**Page excerpt:**
A journalist goes undercover to reveal the absurdity of the art scene
msn.comThe book sounds fun, the review gets tedious at the end, whining about faux populism (as opposed to vrai populism?), blaming art collectors -- if only there was some way to make sure to only sell art to the right people.
It sounds like the author had fun reading the book, started writing a fun review, but then it dawned on him that the book questioned a bit more of the art world then he was comfortable with, so he found a scapegoat in collectors.
I think a lot of the financial side of the art scene tends to make a lot more sense when you look at it through the lens of money laundering.
It actually has a very similar set of dynamics that people might be more familiar with via NFTs.
But is an ideal vehicle to start moving large sums of money around where nobody can objectively agree on a price and you need a receipt to ensure the money is legitimate.
The reason the wealthy have such influence over the economics of making and selling art is that the non-wealthy are more or less categorically opposed to paying appropriate prices for art.
The non-wealthy regularly pay for books, music, movies, video games, etc. Hollywood is a $40B/year industry. All these industries follow a model of "make a work of art, then sell infinite copies"; this makes it possible to sell the copies at reasonable prices. These prices are appropriate, and the non-wealthy pay them.
The "high art" world, on the other hand, fetishizes the original physical work of art. If an expert painter spends weeks on a painting, then they must sell it for enough money to cover "weeks of an expert's income"; so of course only wealthy people will be able to afford it. How is this price more "appropriate" than the prices that non-wealthy people pay?
Non wealthy people are largely not willing to pay for books, movies, videogames (I will admit to not knowing about music) what it actually costs to make them. The industries are able to sidestep this by underpaying (all but the highest profile) artists and massively scaling up marketing budgets, but people routinely underestimate the time and effort involved in producing art, even the "infinite copies" version.
> Non wealthy people are largely not willing to pay ... what it actually costs to make them
The general public pays enough money to pay the artists' salaries, plus the marketing budget and all the other costs. Otherwise Hollywood would go out of business.

Records from a dataset:
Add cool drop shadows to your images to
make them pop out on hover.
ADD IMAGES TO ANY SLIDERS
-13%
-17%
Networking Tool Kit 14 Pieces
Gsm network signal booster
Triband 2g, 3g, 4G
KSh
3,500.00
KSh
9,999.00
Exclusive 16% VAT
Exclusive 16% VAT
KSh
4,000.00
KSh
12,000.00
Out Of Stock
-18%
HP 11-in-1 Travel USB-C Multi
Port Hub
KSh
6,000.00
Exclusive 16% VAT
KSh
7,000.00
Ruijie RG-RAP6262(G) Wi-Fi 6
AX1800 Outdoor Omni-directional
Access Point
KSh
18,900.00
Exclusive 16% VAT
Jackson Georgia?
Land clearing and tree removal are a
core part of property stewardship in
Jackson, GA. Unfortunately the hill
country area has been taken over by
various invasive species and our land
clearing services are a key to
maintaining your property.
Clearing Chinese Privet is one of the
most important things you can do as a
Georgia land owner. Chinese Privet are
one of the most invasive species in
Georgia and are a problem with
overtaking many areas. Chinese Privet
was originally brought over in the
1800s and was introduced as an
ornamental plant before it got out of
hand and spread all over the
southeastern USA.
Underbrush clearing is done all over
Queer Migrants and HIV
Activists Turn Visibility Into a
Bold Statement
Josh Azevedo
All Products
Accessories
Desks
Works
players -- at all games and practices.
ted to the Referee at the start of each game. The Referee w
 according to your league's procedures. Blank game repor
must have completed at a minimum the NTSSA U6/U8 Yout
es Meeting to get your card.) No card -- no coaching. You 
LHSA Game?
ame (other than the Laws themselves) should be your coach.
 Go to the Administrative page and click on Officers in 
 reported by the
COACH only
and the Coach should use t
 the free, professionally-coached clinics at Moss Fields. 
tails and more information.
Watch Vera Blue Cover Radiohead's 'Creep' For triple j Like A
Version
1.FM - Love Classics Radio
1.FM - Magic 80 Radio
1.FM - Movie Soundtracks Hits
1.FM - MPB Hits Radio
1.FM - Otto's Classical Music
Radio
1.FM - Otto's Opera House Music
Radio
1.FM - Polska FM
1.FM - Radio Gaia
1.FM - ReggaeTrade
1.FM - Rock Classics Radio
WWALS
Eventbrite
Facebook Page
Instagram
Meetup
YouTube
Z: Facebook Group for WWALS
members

**Exercise:**
Carry on the comment thread about the art scene, beginning after its final comment.

**Result of this task:**
Yes, but the artists salaries are typically insufficient to actually support their lives. Hollywood exists because enough people are excited enough by the idea of working for Hollywood that they're willing to accept fairly subpar working conditions and pay to get a chance to do what they love. Art is almost universally subject to a "passion tax".
Perhaps some of those people aren't quite as talented as they would like to think they are?
I'm not sure how that creates an obligation in the, uhh, 'non-wealthy', that they just don't appreciate art and should be paying those people more by paying more for media.
There's plenty of room in Hollywood budgets to make a movie that doesn't require the leads to make $30M each while underpaying extras. I think you're railing at the wrong "enemy".
I'm not railing at anyone. I'm saying that if people want more of a say in what kind of art is made, they need to be willing to spend more money on art, and spend it more thoughtfully. If they're only willing to spend very small amounts of money, and only on art that has been thoroughly vetted by the wealthy taste-makers, then they're only going to get what they wealthy taste-makers think is good.
Sorry, the GP has it right. I've worked in that industry, and (like lots of other industries) there's plenty of money (even selling the output at "normal people" prices) sloshing around to pay everyone involved a decent wage. Instead, most of the proceeds are extracted by the people who have the most power. That this will (in the long-term) cripple the entire enterprise (I think we're already seeing it) is not a concern for those making the money now.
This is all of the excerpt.